### Textauszug
=====
Körperhorror-Spezialist David Cronenberg erzählt in „Crimes of the Future“ eine verstörende Geschichte über die Zukunft der Menschheit.

Schmerz verzieht sich aus der Welt, Haut und Fleisch werden unempfindlich. Chirurgie, Operieren ist der neue Sex, so das Mantra von „Crimes of the Future“. Skalpelle an surrenden Greifarmen werden zum Lustbringer. Blutend liegen zwei auf der Pritsche: befriedigt kuschelnd. Die Maschine hat neue Schlitze und Löcher in ihre Körper geschnitten, wo deren Grenzen und Öffnungen nicht mehr genügen. Gemeinsam orgastisch bluten für den Kick.

Wo das Hollywood-Kino in Prüderie versinkt, kehrt Regie-Altmeister David Cronenberg mit sensibel wie irritierend erdachtem Wundensex auf die Leinwände zurück, um an Körpern zu werkeln. Der Reißverschluss, jenes sexuell konnotierte Ein- und Ausfalltor, ist hier irgendwann in den Unterbauch genäht. Den Schieber zur Seite – Lecken in der Wunde. Oralsex nach Cronenberg-Manier.

„Crimes of the Future“ vermag Außergewöhnliches, das selten im filmischen Überangebot gelingt: etwas Nachhaltiges zu schaffen. Etwas, das sich festsetzt, auf dem man herumdenken muss, das einem immer wieder Eindrücke im Alltag durch die Synapsen jagt. Erst nach und nach wollen sich Einsichten oder Meinungen herausbilden, die das Cronenberg’sche Anatomietheater so unbehaglich faszinierend provoziert.
=====
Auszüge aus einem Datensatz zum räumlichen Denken

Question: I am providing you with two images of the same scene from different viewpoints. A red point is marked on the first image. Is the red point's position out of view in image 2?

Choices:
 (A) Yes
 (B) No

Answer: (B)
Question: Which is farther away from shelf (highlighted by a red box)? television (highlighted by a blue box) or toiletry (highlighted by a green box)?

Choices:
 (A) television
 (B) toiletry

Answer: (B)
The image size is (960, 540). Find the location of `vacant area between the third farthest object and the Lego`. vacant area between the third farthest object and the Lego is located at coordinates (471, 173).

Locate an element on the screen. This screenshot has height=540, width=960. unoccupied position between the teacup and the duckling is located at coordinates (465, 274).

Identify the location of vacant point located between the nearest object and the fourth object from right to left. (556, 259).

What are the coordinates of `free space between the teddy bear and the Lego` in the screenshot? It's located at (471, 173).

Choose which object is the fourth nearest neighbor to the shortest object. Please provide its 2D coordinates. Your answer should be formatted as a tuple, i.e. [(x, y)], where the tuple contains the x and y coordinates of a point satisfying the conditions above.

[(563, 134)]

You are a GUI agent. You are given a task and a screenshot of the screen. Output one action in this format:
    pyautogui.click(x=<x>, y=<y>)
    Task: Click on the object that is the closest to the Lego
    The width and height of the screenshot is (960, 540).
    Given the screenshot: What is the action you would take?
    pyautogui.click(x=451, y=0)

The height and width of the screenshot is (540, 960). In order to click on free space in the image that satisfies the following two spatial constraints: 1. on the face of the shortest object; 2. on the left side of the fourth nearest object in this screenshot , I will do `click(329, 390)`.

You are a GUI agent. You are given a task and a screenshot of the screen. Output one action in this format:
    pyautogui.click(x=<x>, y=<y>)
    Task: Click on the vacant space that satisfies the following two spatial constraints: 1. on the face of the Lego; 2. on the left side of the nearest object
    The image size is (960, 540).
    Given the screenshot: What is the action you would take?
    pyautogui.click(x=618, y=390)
=====
### Arbeitsschritte
[a] Zähle alle Gegenstände und Geräte auf, die die Filmkritik zu „Crimes of the Future“ bei der Beschreibung der Filmhandlung erwähnt.
[b] Führe die Filmkritik zu „Crimes of the Future“ im Anschluss an ihren letzten Satz weiter.
Das Material wird für die Bearbeitung nicht gebraucht.

### Ergebnisse
[a] Skalpelle, Greifarme, Pritsche, Maschine, Reißverschluss, Schieber

[b]
OP-Szene in "Crimes of the Future"
© 2022 SPF (Crimes) Productions Inc. & Argonauts Crimes Productions S.A., Photo Credit Nikos Nikolopoulos

„Crimes of the Future“ zeigt Operationen als Kunst

Viggo Mortensen und Léa Seydoux spielen das Liebespaar namens Saul und Caprice. Was sich körperlich-leiblich in dieser dystopischen Zukunftsvision verändert, verwandeln beide in eine Show. In ihm wuchern neue Organe. Zunächst nutzlose, noch unergründete Zellformationen, die mit Tattoos verziert, eingelegt und ausgestellt werden können. Sie hilft dabei, sie zu bergen. Ein avantgardistischer Untergrund mit OPs vor Publikum ist entstanden. Im Privaten bieten sich ebenso bizarre Anblicke: Schlafen im Lebendbett, ein organischer Stuhl rüttelt den Körper beim Essen durch, um das menschliche Kraftwerk zu stimulieren.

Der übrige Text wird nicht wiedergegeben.